● Material supplied:
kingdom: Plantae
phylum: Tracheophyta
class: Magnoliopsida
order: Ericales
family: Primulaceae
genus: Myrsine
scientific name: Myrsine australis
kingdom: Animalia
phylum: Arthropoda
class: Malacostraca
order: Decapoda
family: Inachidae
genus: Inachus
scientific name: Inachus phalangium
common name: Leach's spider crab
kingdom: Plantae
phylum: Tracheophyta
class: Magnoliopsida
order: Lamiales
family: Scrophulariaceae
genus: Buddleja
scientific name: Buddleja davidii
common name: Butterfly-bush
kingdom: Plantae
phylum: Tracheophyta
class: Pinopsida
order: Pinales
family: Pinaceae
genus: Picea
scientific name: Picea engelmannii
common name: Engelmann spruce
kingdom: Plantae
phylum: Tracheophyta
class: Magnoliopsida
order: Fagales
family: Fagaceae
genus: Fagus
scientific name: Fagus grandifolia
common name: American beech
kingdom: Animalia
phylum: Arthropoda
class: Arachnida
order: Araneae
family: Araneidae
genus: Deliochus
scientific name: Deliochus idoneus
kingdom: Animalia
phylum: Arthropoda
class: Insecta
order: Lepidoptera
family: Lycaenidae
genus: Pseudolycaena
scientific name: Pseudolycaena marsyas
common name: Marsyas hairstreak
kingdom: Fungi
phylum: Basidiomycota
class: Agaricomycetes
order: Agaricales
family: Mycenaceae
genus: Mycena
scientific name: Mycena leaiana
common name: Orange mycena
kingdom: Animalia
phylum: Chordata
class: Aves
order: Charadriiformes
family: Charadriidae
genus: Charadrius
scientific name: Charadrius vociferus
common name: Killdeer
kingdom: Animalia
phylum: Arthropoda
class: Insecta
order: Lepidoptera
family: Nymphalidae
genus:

● Problem to work on:
Edit the rows above so that every "scientific name" becomes "binomial name", with nothing else altered.

● Result of this task:
kingdom: Plantae
phylum: Tracheophyta
class: Magnoliopsida
order: Ericales
family: Primulaceae
genus: Myrsine
binomial name: Myrsine australis
kingdom: Animalia
phylum: Arthropoda
class: Malacostraca
order: Decapoda
family: Inachidae
genus: Inachus
binomial name: Inachus phalangium
common name: Leach's spider crab
kingdom: Plantae
phylum: Tracheophyta
class: Magnoliopsida
order: Lamiales
family: Scrophulariaceae
genus: Buddleja
binomial name: Buddleja davidii
common name: Butterfly-bush
kingdom: Plantae
phylum: Tracheophyta
class: Pinopsida
order: Pinales
family: Pinaceae
genus: Picea
binomial name: Picea engelmannii
common name: Engelmann spruce
kingdom: Plantae
phylum: Tracheophyta
class: Magnoliopsida
order: Fagales
family: Fagaceae
genus: Fagus
binomial name: Fagus grandifolia
common name: American beech
kingdom: Animalia
phylum: Arthropoda
class: Arachnida
order: Araneae
family: Araneidae
genus: Deliochus
binomial name: Deliochus idoneus
kingdom: Animalia
phylum: Arthropoda
class: Insecta
order: Lepidoptera
family: Lycaenidae
genus: Pseudolycaena
binomial name: Pseudolycaena marsyas
common name: Marsyas hairstreak
kingdom: Fungi
phylum: Basidiomycota
class: Agaricomycetes
order: Agaricales
family: Mycenaceae
genus: Mycena
binomial name: Mycena leaiana
common name: Orange mycena
kingdom: Animalia
phylum: Chordata
class: Aves
order: Charadriiformes
family: Charadriidae
genus: Charadrius
binomial name: Charadrius vociferus
common name: Killdeer
kingdom: Animalia
phylum: Arthropoda
class: Insecta
order: Lepidoptera
family: Nymphalidae
genus:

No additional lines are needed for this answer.